_TASK DESCRIPTION_. Count the lines in the items below that contain the string "advertenties", treating uppercase and lowercase as different. Reply with the number only.

*** Opening INPUT RECORDS ***

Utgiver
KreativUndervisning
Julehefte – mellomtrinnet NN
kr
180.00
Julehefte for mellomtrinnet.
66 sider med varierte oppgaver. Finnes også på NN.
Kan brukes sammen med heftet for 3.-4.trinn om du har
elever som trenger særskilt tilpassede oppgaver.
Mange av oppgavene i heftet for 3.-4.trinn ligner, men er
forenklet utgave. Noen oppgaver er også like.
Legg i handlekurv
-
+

*** Closing INPUT RECORDS ***
*** Opening INPUT RECORDS ***

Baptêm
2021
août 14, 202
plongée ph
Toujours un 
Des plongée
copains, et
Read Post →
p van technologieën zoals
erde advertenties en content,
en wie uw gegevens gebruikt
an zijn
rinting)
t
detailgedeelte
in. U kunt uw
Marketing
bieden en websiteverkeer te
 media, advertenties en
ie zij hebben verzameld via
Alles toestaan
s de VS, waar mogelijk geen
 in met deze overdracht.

*** Closing INPUT RECORDS ***

_EXERCISE ANSWER_. 2